Implications of the Mechanics of Torsion and Detorsion.
There is morphological agreement that the architecture of the LV muscle
fibers produces systolic twists during ejection, with differential
rotation of the LV base (clockwise) and apex (counterclockwise). The
torsion phenomenon refers to the change in its angle of rotation, along
the longitudinal axis of the LV. The intrinsic muscular mechanisms
responsible for this phenomenon have only been deduced.
The helical architecture generates LV torsion when the DS contracts
turning the base clockwise and when the AS co-contracts the apex
counterclockwise, causing the torsion to be generated ”between the
segments of the helicoid” 29,41. The interactions
between torsion and recoil are independent of the maximum value of
torsion because prolonged torsion delays unwinding, a process necessary
to develop suction, affecting ventricular performance. The torsion ends
when the DS stops contracting, since the unwinding by the AS cannot
start until that happens (the isovolumetric relaxation phase), this
process of prolonged torsion will eventually become a precursor of
diastolic dysfunction. This interdependence between torsion and recoil
emphasizes why diastolic dysfunction cannot be thought to exist in a
patient whose ejection fraction is considered normal and healthy.

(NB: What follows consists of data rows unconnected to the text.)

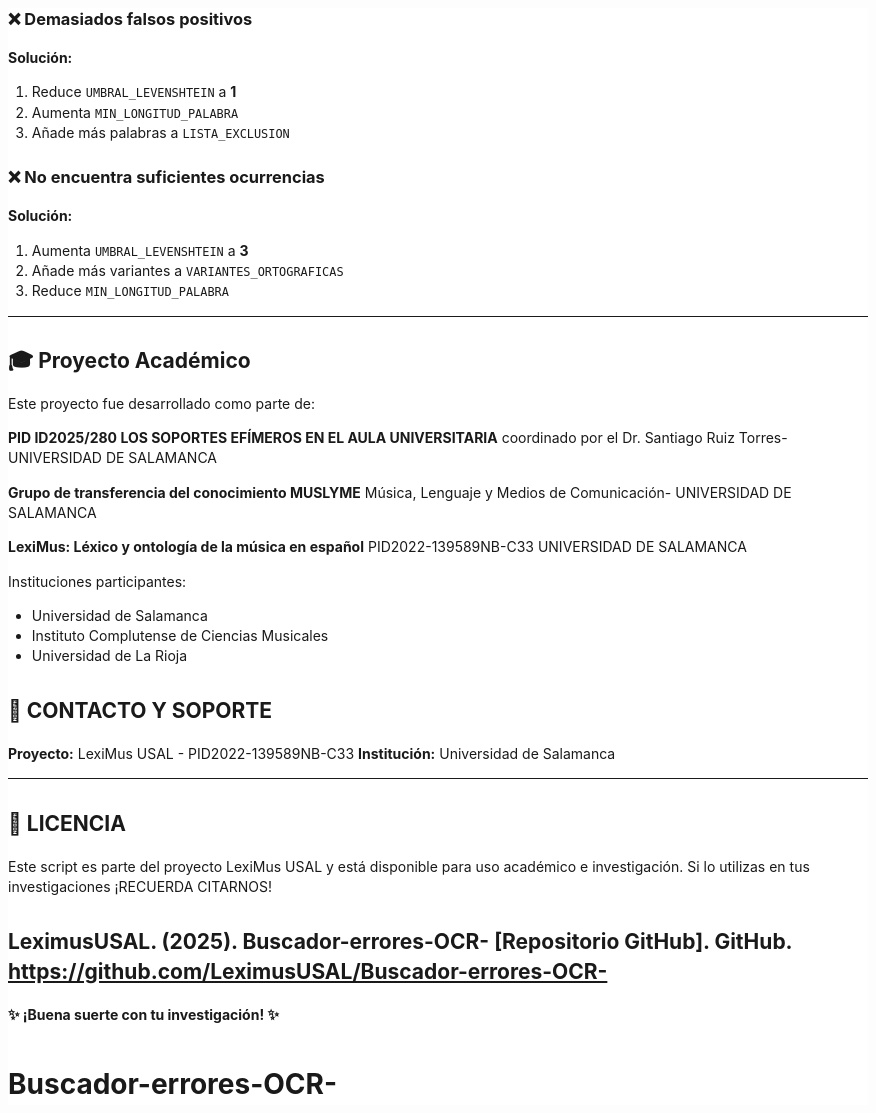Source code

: ### ❌ Demasiados falsos positivos
**Solución:**
1. Reduce `UMBRAL_LEVENSHTEIN` a **1**
2. Aumenta `MIN_LONGITUD_PALABRA`
3. Añade más palabras a `LISTA_EXCLUSION`

### ❌ No encuentra suficientes ocurrencias
**Solución:**
1. Aumenta `UMBRAL_LEVENSHTEIN` a **3**
2. Añade más variantes a `VARIANTES_ORTOGRAFICAS`
3. Reduce `MIN_LONGITUD_PALABRA`

---

## 🎓 Proyecto Académico

Este proyecto fue desarrollado como parte de:

**PID ID2025/280 LOS SOPORTES EFÍMEROS EN EL AULA UNIVERSITARIA**
coordinado por el Dr. Santiago Ruiz Torres- UNIVERSIDAD DE SALAMANCA

**Grupo de transferencia del conocimiento MUSLYME**
Música, Lenguaje y Medios de Comunicación- UNIVERSIDAD DE SALAMANCA

**LexiMus: Léxico y ontología de la música en español**
PID2022-139589NB-C33 UNIVERSIDAD DE SALAMANCA

Instituciones participantes:
- Universidad de Salamanca
- Instituto Complutense de Ciencias Musicales
- Universidad de La Rioja

## 📧 CONTACTO Y SOPORTE

**Proyecto:** LexiMus USAL - PID2022-139589NB-C33
**Institución:** Universidad de Salamanca

---

## 📜 LICENCIA

Este script es parte del proyecto LexiMus USAL y está disponible para uso académico e investigación. Si lo utilizas en tus investigaciones ¡RECUERDA CITARNOS!

LeximusUSAL. (2025). Buscador-errores-OCR- [Repositorio GitHub]. GitHub. https://github.com/LeximusUSAL/Buscador-errores-OCR-
---

**✨ ¡Buena suerte con tu investigación! ✨**
# Buscador-errores-OCR-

The evidence of septal deformation confirms the displacement in
different longitudinal directions and the transition of the functionally
overlapping fibers that pass along its septal hyperechoic line, where
the longitudinal tension of the AS during pre-ejection and ejection
shows the positive deformation (elongation) continuing during recoil, as
shown by sonomicrometric and magnetic resonance
imaging20,21. During cardiac resynchronization
therapies, therapeutics should approach returning to the myocardium the
mechanisms of myocardial torsion and detorsion, seeking better
anatomical sites for LV stimulation, as we have discussed in this
review, the movement of the heart is sequential, during an experimental
study Liakopoulos etal43 evaluated ventricular torsion
after isolated ventricular or biventricular stimulation and the torsion
was inconsistent, finding that the interruption of the DS and AS
contraction sequence explains the mechanisms of asynchronous ventricular
shortening. On the other hand, the same study group showed that when the
His-Purkinje conduction system is stimulated, the torsion phenomenon is
restored44. This can be explained because the speed of
electrical propagation is 10 times faster through the natural
His-Purkinje fiber conduction system (3 m/s) than through direct
stimulation of the ventricular muscle (0.3 m/s)45therefore the helical arrangement must be taken into account.